Surrogacy

I wouldn't be able to do it,no way...

I sound so selfish to myself saying this but seeing that most of you guys wrote the same makes me feel better...

I'm just so attached to my daughter already.I talk to her,play music to her,read to her.
I love being pregnant and planning all those little things that have everything to do with a baby,and knowing that she'll be here and I'll be her mom...
That truly makes me happy.
I don't think I would be happy if I knew the whole time that she isn't mine to keep...
Plus I really don't feel like I would want to go through physical changes that go on in my body and childbirth for someone else.
xxx
 
I think people who can do it are amazing. I would love to but I'm not emotionally strong enough. I'd also be very scared if I was someone relying on a surrogate mum because I'd be so worried they'd change their mind.
 
I think I would do it for someone I was close to once my family is complete - I've always thought about it and I can't think of a more wonderful gift to give someone. As for getting attached to the baby, I think it would be completely different to giving up your own child.

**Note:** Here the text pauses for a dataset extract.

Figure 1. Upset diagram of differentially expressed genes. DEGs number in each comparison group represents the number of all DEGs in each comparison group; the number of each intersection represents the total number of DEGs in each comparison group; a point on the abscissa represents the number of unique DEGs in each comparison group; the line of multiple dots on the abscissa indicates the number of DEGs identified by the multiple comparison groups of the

If you're doing it for someone you care about, as well as the fact that he or she won't have your genes, you know that the baby is going to be well cared for and will no doubt still be in your life.
 
I was placed in that situation, of maby seeking a surogate mother after i lost my son, even as of today almost a year after my son's stillbirth, i still don't know if i can have children of my own.
It brakes my heart knowing i might never be able to have children.

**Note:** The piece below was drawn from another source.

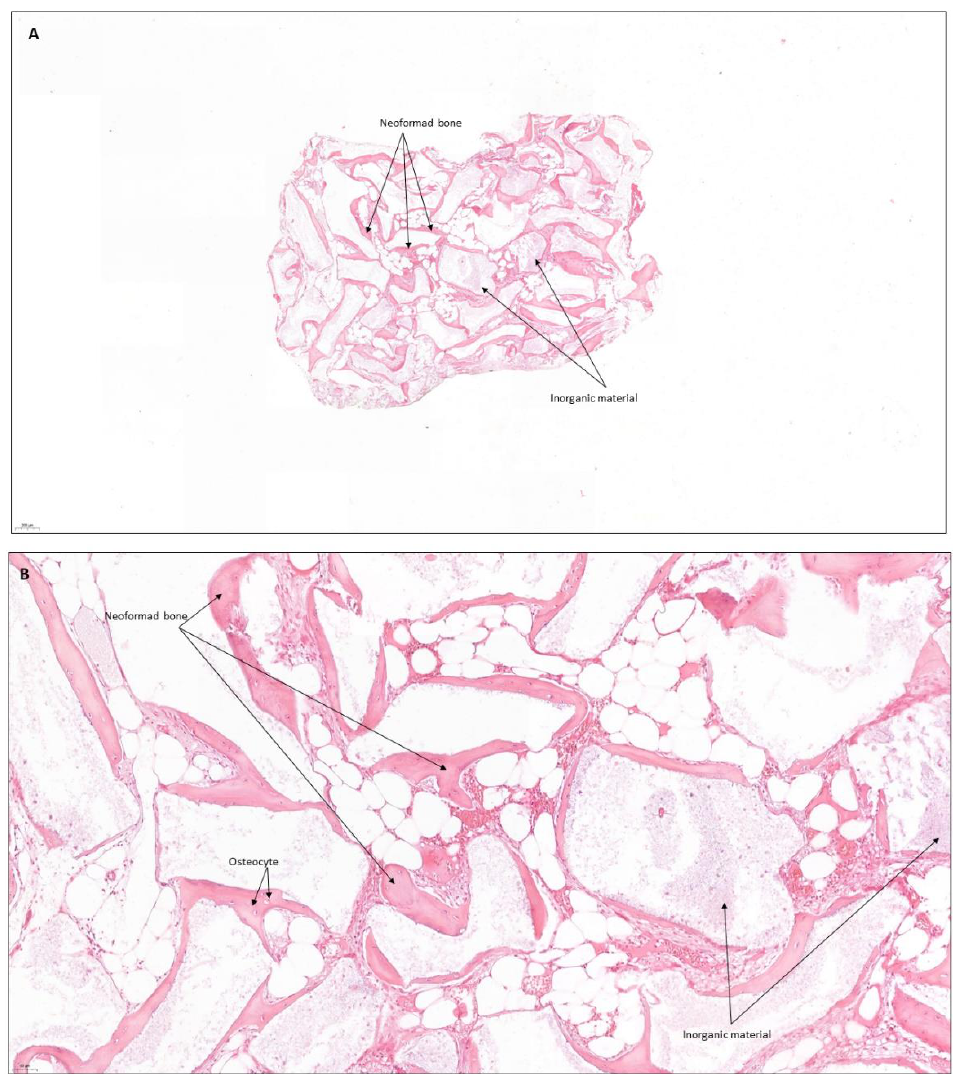
( D ) Postoperative occlusal view; ( E ) One-week follow-up.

When i was released from ICU my sister said to me, sis no matter what happens if you can't have babies of your own i will have a baby for you and your DH. My heart instantly broke to know my sister knew how broken i was at losing my child and now facing maby never having children.

If it was the other way around i will without thinking do the same thing for someone else as i know now how babdly it must feel with not having my baby with me today, and maby not being able to conceive one of my own again.
 
i admire women who can.

If i hadn't had all this trouble the past 3 years, i'd maybe consider it, but tbh i think i'm too selfish to do it. would love to donate eggs but i think the possibilities of me being able to do it are slim.